Record excerpts -
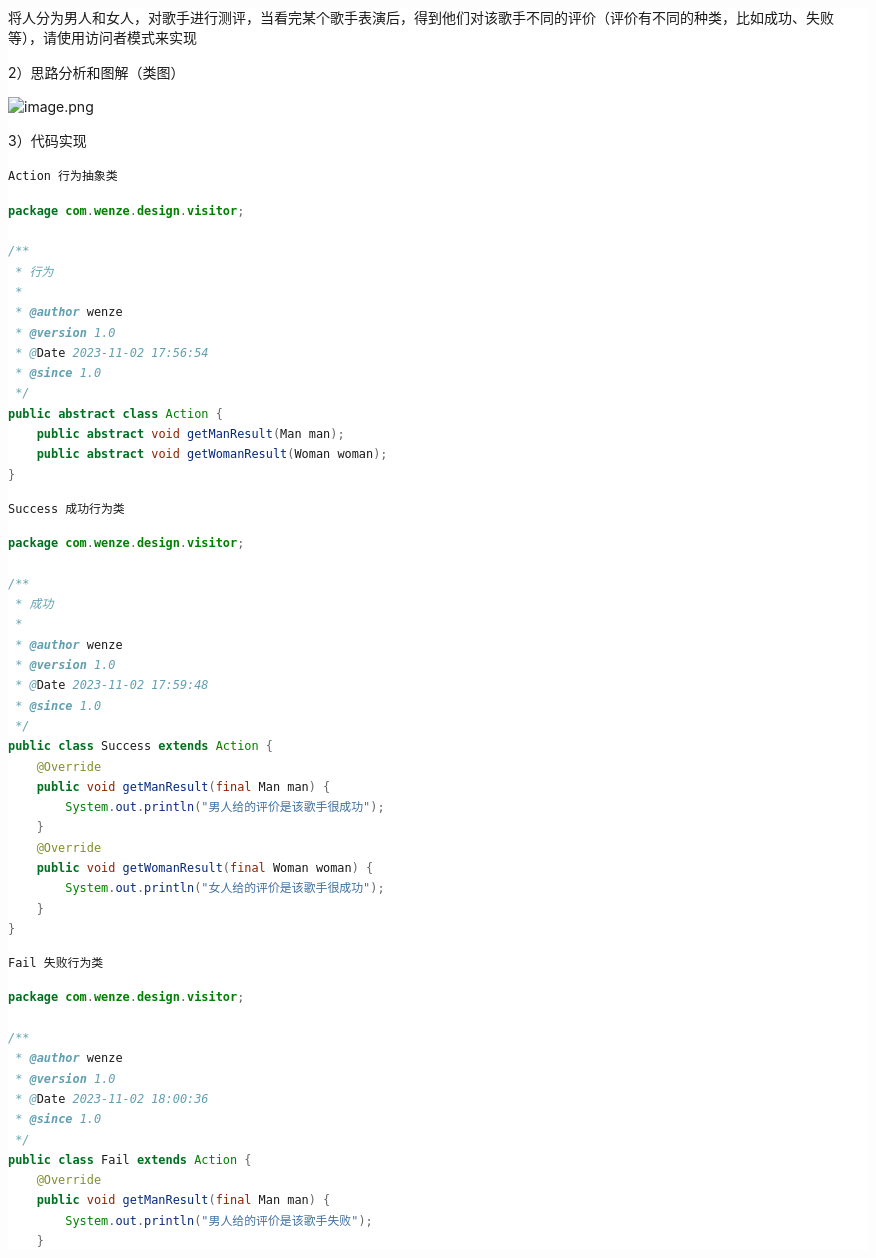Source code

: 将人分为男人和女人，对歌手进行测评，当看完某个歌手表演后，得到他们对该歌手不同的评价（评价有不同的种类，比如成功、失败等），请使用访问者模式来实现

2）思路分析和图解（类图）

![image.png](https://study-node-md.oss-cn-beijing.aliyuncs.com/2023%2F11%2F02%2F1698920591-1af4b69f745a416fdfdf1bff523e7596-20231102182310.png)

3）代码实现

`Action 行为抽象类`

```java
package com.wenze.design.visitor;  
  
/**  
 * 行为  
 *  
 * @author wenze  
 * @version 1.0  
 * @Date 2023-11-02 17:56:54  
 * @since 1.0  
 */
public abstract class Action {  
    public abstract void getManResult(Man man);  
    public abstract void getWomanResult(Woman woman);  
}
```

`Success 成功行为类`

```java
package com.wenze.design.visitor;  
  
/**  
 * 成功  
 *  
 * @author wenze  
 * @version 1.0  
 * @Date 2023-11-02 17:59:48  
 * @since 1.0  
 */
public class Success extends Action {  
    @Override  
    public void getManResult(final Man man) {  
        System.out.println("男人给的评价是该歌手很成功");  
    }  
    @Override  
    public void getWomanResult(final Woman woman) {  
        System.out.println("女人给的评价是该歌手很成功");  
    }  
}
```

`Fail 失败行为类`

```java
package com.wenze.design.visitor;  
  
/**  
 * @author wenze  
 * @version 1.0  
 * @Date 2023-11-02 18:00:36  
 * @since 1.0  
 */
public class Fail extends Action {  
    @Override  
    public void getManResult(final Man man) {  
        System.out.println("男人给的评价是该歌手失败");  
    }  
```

Exercise aim - In the entries above, find each line with the string "System" and copy it.

Task output -
        System.out.println("男人给的评价是该歌手很成功");  
        System.out.println("女人给的评价是该歌手很成功");  
        System.out.println("男人给的评价是该歌手失败");  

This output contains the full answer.